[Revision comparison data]
☆ ☆ ☆ ☆ ☆ ☆ ☆
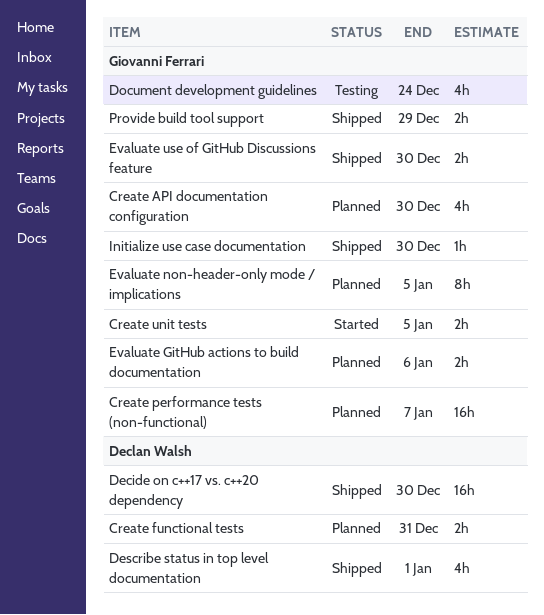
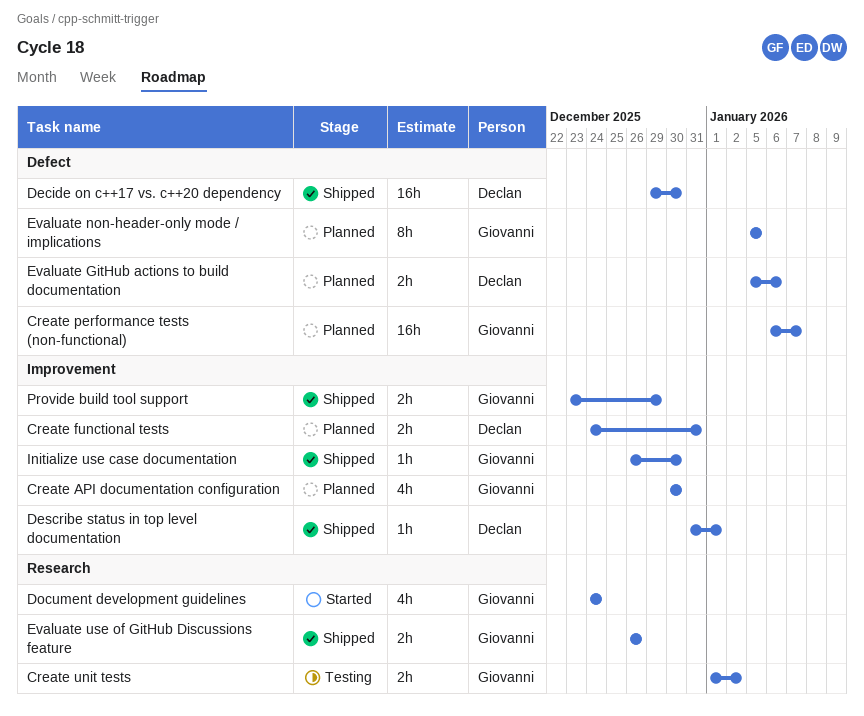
Create unit tests, status: Started -> Testing
Create unit tests, due: Jan 5 -> Jan 2
Describe status in top level documentation, estimate: 4h -> 1h
Document development guidelines, status: Testing -> Started
Evaluate GitHub actions to build documentation, owner: Giovanni Ferrari -> Declan Walsh
Evaluate use of GitHub Discussions feature, due: Dec 30 -> Dec 26

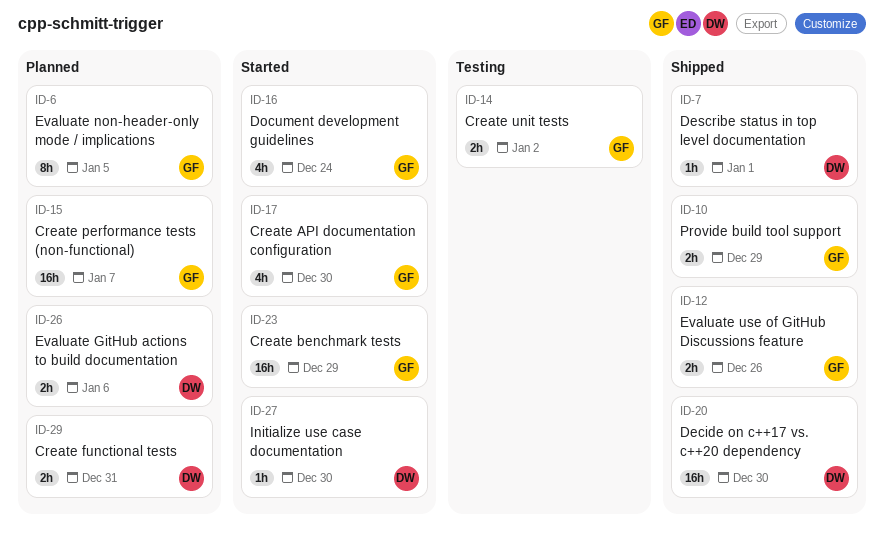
Create API documentation configuration, status: Planned -> Started
Create benchmark tests: none -> present
Initialize use case documentation, status: Shipped -> Started
Initialize use case documentation, owner: Giovanni -> Declan

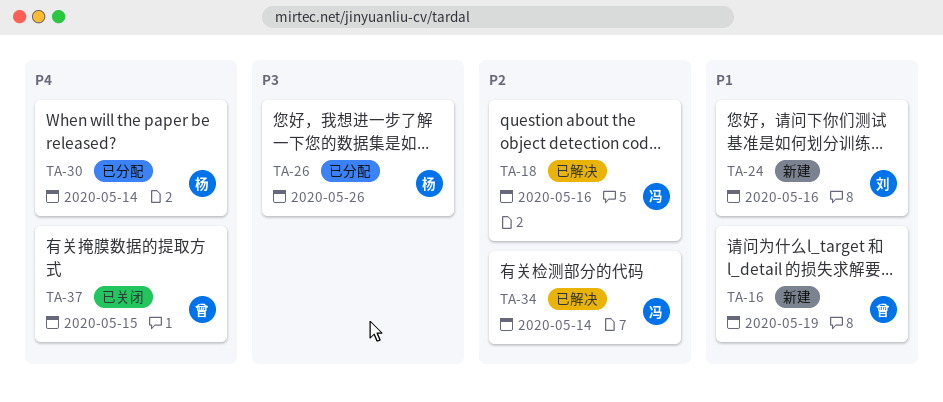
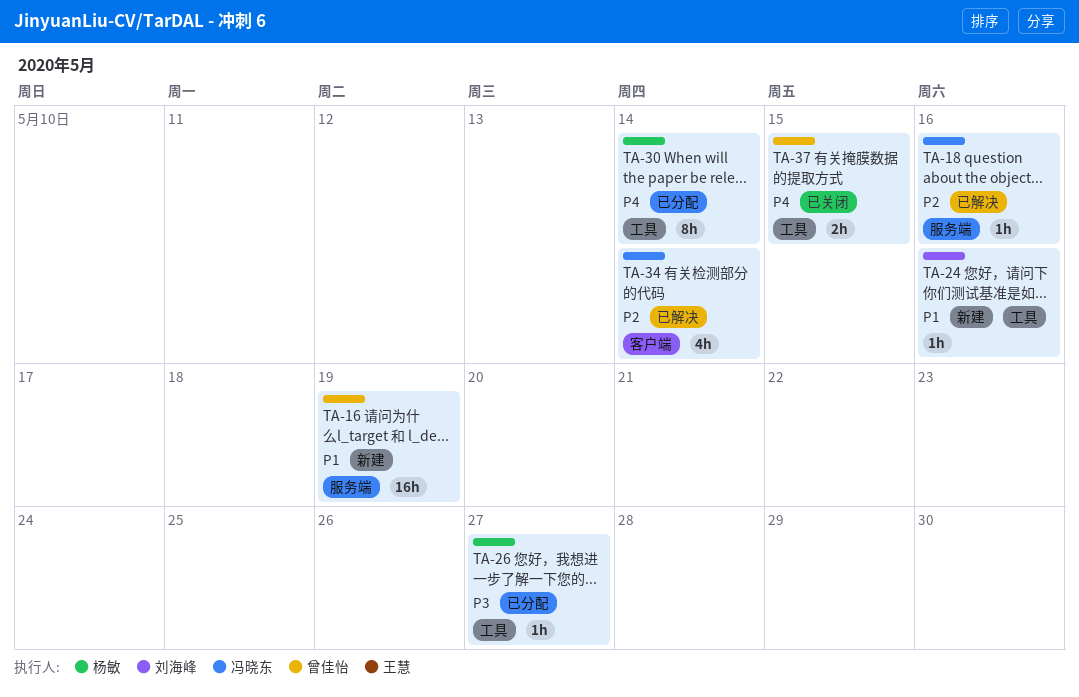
TA-26, due: May 26 -> May 27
☆ ☆ ☆ ☆ ☆ ☆ ☆
GOAL OF THE EXERCISE →
The lines from the one holding "Create benchmark tests: none -> present" to the final line of the entries are to be duplicated exactly, and the pictures are to be left out.

PROBLEM SOLUTION →
Create benchmark tests: none -> present
Initialize use case documentation, status: Shipped -> Started
Initialize use case documentation, owner: Giovanni -> Declan

TA-26, due: May 26 -> May 27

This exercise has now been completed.